[Data items]
_ _ _ _ _ _ _

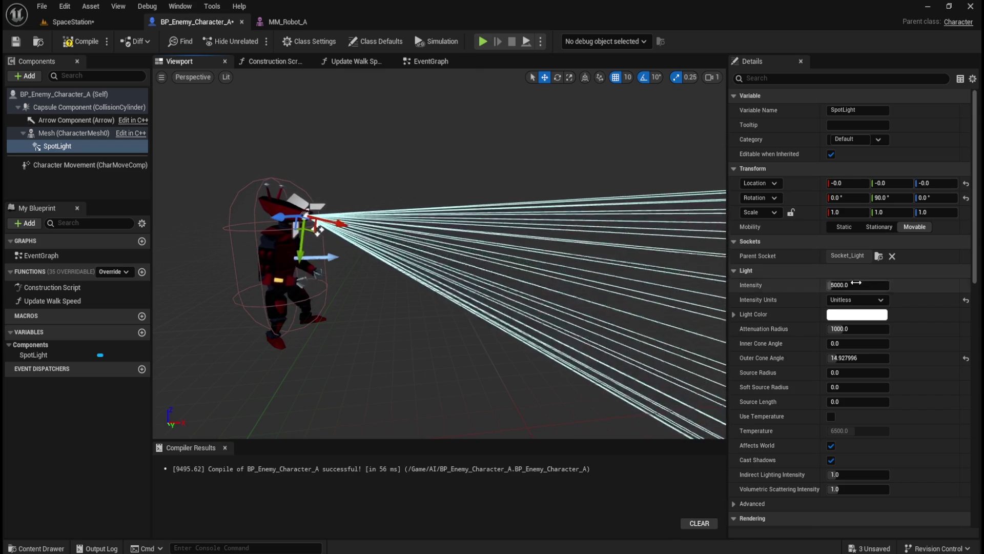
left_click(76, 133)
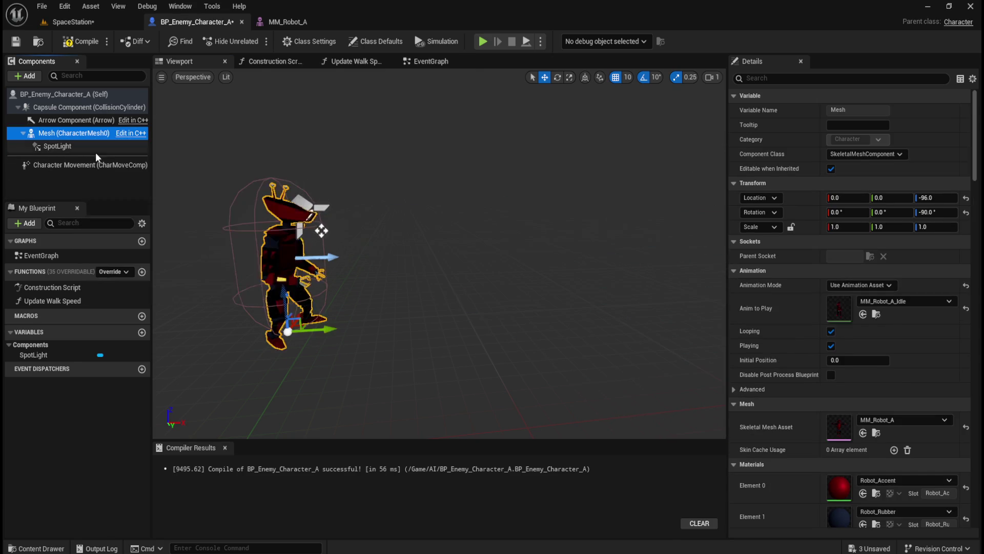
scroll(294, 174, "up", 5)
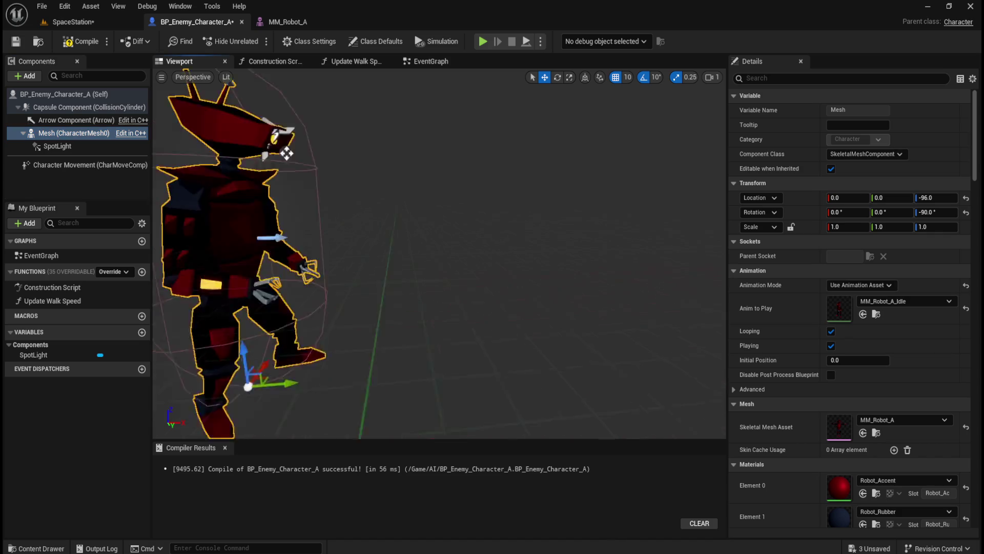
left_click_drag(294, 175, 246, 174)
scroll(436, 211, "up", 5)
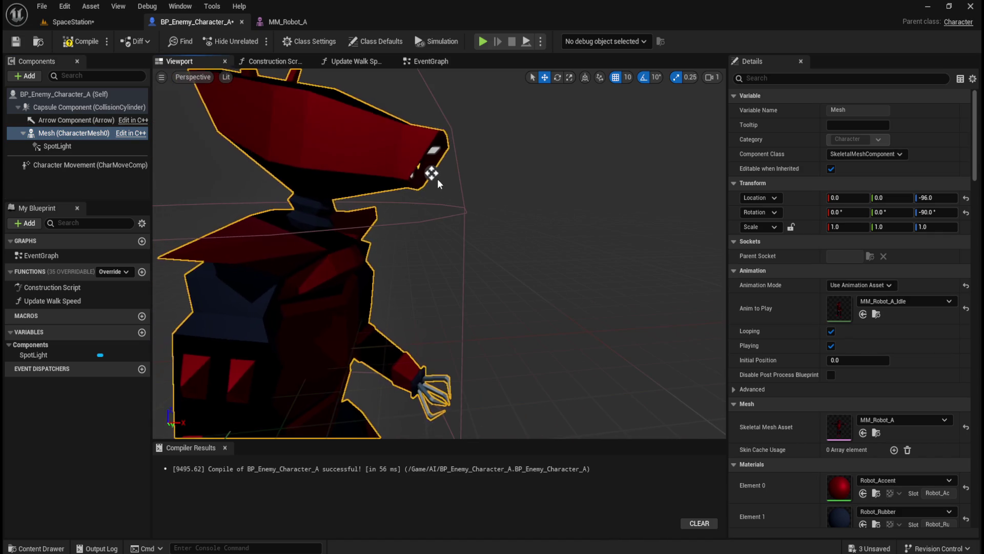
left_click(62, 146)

_ _ _ _ _ _ _

**Task brief**
The data needs to be reproduced exactly, please, apart from its pictures.

**Answer to the problem**
left_click(76, 133)
scroll(294, 174, "up", 5)
left_click_drag(294, 175, 246, 174)
scroll(436, 211, "up", 5)
left_click(62, 146)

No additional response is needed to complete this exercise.